The APIs for ColumnVector were really designed for the purpose of providing an iterator that goes from Columnar formatted data to row formatted data.  When we get to the point that we can support columnar UDFs some of the APIs in ColumnVector are likely to be expanded so you can do some of the things you are requesting.

I hope this helps,

Bobby

On Tue, Jun 25, 2019 at 4:24 PM Andrew Melo <[hidden email]> wrote:
Hello,

I've (nearly) implemented a DSV2-reader interface to read particle physics data stored in the ROOT (https://root.cern.ch/) file format. You can think of these ROOT files as roughly parquet-like: column-wise and nested (i.e. a column can be of type "float[]", meaning each row in the column is a variable-length  array of floats). The overwhelming majority of our columns are these variable-length arrays, since they represent physical quantities that vary widely with each particle collision*.

Exposing these columns via the "SupportsScanColumnarBatch" interface has raised a question I have about the DSV2 API. I know the interface is currently Evolving, but I don't know if this is the appropriate place to ask about it (I presume JIRA is a good place as well, but I had trouble finding exactly where the best place to join is)

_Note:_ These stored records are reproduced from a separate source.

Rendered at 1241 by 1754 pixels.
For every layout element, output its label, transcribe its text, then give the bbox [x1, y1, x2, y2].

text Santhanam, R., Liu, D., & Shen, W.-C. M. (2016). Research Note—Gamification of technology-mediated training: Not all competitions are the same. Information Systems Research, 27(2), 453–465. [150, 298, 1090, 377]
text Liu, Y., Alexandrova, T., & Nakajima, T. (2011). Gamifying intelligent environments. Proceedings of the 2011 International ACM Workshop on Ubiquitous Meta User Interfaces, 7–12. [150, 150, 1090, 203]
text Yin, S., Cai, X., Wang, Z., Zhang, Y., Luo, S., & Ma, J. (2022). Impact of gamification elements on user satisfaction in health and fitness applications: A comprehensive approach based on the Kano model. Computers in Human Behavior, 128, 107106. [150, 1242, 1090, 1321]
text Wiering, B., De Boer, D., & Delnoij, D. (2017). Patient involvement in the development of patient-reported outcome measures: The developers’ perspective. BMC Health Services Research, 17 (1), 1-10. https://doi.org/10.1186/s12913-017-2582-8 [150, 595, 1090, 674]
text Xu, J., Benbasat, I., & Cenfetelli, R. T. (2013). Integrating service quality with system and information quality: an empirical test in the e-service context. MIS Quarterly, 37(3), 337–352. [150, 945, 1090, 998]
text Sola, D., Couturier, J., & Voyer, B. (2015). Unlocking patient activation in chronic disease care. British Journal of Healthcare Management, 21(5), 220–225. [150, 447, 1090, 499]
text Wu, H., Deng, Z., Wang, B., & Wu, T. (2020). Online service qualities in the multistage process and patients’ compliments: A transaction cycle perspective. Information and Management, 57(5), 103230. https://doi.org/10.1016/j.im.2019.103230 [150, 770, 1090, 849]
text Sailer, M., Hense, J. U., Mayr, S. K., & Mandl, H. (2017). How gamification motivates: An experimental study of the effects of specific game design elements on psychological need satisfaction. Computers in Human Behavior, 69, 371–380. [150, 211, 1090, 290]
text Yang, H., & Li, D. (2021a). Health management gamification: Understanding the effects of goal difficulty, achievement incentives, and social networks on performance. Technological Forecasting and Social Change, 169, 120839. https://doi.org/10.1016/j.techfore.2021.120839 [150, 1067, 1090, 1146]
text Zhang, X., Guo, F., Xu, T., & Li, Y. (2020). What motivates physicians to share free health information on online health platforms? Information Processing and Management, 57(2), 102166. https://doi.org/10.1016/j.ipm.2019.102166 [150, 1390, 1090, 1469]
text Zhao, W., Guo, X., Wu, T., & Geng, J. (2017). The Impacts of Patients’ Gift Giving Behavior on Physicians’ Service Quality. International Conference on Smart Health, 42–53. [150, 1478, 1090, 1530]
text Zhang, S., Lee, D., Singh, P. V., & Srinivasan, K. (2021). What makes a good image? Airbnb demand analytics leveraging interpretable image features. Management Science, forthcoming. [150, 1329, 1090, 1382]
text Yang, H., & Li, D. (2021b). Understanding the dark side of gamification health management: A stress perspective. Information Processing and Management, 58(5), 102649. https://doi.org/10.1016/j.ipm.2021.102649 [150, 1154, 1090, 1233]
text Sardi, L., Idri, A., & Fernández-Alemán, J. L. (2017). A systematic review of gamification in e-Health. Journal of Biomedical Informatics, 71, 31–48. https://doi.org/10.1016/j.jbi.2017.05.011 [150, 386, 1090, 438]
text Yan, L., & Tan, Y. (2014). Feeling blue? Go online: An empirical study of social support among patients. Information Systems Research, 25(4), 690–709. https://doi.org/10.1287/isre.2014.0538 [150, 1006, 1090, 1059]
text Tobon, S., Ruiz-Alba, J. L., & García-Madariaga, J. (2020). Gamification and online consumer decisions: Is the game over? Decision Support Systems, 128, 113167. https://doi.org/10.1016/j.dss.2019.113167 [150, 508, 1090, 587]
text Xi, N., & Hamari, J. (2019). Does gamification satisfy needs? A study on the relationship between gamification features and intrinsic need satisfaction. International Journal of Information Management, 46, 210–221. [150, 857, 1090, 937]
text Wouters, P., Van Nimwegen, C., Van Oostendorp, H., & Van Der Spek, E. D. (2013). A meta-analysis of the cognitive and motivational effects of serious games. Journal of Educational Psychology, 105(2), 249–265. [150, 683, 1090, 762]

There is no provision in the org.apache.spark.sql.vectorized.ColumnVector interface to return multiple rows of arrays (i.e. no "getArrays" analogue to "getArray"). A big use case we have is to pipe these data through UDFs, so it would be nice to be able to get the data from the file into a UDF batch without having to convert to an intermediate row-wise representation. Looking into ColumnarArray, however, it seems like instead of storing a single offset and length, it could be extended to arrays of "offsets" and "lengths". The public interface could remain the same by adding a 2nd constructor which accepts arrays and keeping the existing constructor as a degenerate case of a 1-length array.


* e.g. "electron_momentum" column will have a different number of entries each row, one for each electron that is produced in a collision.